Monday, June 29, 2009

OxfAn: "Hariri faces unity government challenges"

The army yesterday warned that it would open fire on anyone bearing arms in public after clashes in West Beirut between supporters of Saad al-Hariri, the leader of the pro-Western March 14 coalition and the majority party leader in parliament, and Parliamentary Speaker and Amal leader Nabih Berri. The latter was reappointed speaker on Thursday, and on Saturday Hariri was appointed prime minister-designate. President Michel Suleiman gave Hariri the task after 86 out of 128 MPs backed him for the post. Hariri's bloc had backed Berri's re-election, while Amal backed Hariri for premier. The other 57 March 8 bloc MPs, including Hizbollah and its Christian allies, rejected him. Hariri aims to form another 'national unity' government, but a key stumbling block could be Hizbollah's demand for veto power within it.
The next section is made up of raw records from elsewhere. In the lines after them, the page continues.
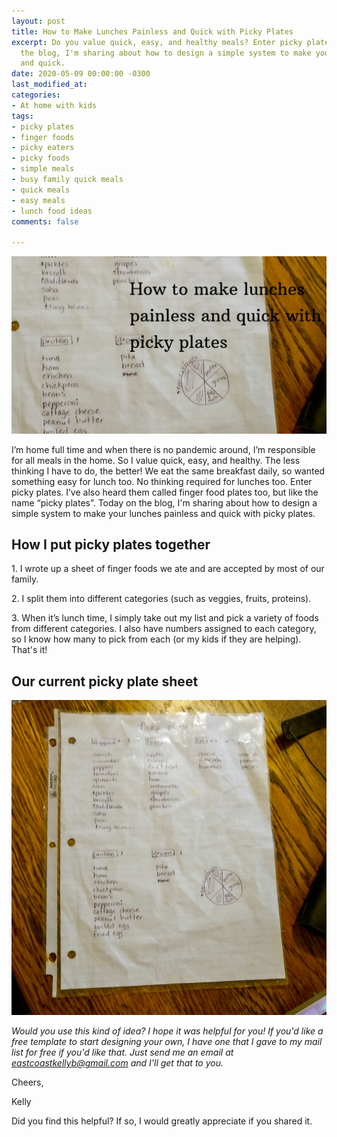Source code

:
 ```yaml
---
layout: post
title: How to Make Lunches Painless and Quick with Picky Plates
excerpt: Do you value quick, easy, and healthy meals? Enter picky plates. Today on
  the blog, I'm sharing about how to design a simple system to make your lunches painless
  and quick.
date: 2020-05-09 00:00:00 -0300
last_modified_at: 
categories:
- At home with kids
tags:
- picky plates
- finger foods
- picky eaters
- picky foods
- simple meals
- busy family quick meals
- quick meals
- easy meals
- lunch food ideas
comments: false

---
```

![](/assets/img/20200509_113027_0000.png)

I’m home full time and when there is no pandemic around, I’m responsible for all meals in the home. So I value quick, easy, and healthy. The less thinking I have to do, the better! We eat the same breakfast daily, so wanted something easy for lunch too. No thinking required for lunches too. Enter picky plates. I’ve also heard them called finger food plates too, but like the name “picky plates”. Today on the blog, I'm sharing about how to design a simple system to make your lunches painless and quick with picky plates.

## How I put picky plates together

1\. I wrote up a sheet of finger foods we ate and are accepted by most of our family.

2\. I split them into different categories (such as veggies, fruits, proteins).

3\. When it’s lunch time, I simply take out my list and pick a variety of foods from different categories. I also have numbers assigned to each category, so I know how many to pick from each (or my kids if they are helping). That's it!

## Our current picky plate sheet

![A picture of our current picky plate sheet.](/assets/img/IMG_20200509_110520774.jpg "pickyplate")

_Would you use this kind of idea? I hope it was helpful for you! If you'd like a free template to start designing your own, I have one that I gave to my mail list for free if you'd like that. Just send me an email at eastcoastkellyb@gmail.com and I'll get that to you._

Cheers,

Kelly

Did you find this helpful? If so, I would greatly appreciate if you shared it.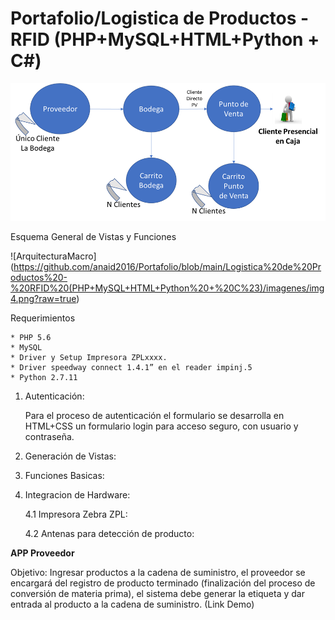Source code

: # Portafolio/Logistica de Productos - RFID (PHP+MySQL+HTML+Python + C#)



![ArquitecturaMacro](https://github.com/anaid2016/Portafolio/blob/main/Logistica%20de%20Productos%20-%20RFID%20(PHP+MySQL+HTML+Python%20+%20C%23)/imagenes/img1.png?raw=true)




Esquema General de Vistas y Funciones


![ArquitecturaMacro] (https://github.com/anaid2016/Portafolio/blob/main/Logistica%20de%20Productos%20-%20RFID%20(PHP+MySQL+HTML+Python%20+%20C%23)/imagenes/img4.png?raw=true)


Requerimientos


	* PHP 5.6 
	* MySQL 
	* Driver y Setup Impresora ZPLxxxx.
	* Driver speedway connect 1.4.1” en el reader impinj.5 
	* Python 2.7.11
	

1. Autenticación:

	Para el proceso de autenticación el formulario se desarrolla en HTML+CSS un formulario login para acceso seguro, con usuario y contraseña.
	
	
2. Generación de Vistas:




3. Funciones Basicas:



4. Integracion de Hardware:

	4.1 Impresora Zebra ZPL:
	
	
	
	
	
	4.2 Antenas para detección de producto:
	
	
	


**APP Proveedor**

Objetivo:  Ingresar productos a la cadena de suministro, el proveedor se encargará del registro de producto terminado (finalización del proceso de conversión de materia prima), el sistema debe generar la etiqueta y dar entrada al producto a la cadena de suministro. (Link Demo)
Recently improved Syrian-Saudi relations may well have facilitated Suleiman's choice of nominee. Key issues such as Hizbollah's arms may have to be set aside if agreement on a unity government is to be reached. Fundamental disagreements over foreign policy and national security could lead to a drawn-out government formation process. In a worst-case scenario, Lebanon could be without a government for months, increasing the risk of violent clashes, and bringing to the fore again the fundamental schisms of the last four years. After extended periods of political stalemate, Lebanon also faces a long list of overdue social and economic policy challenges.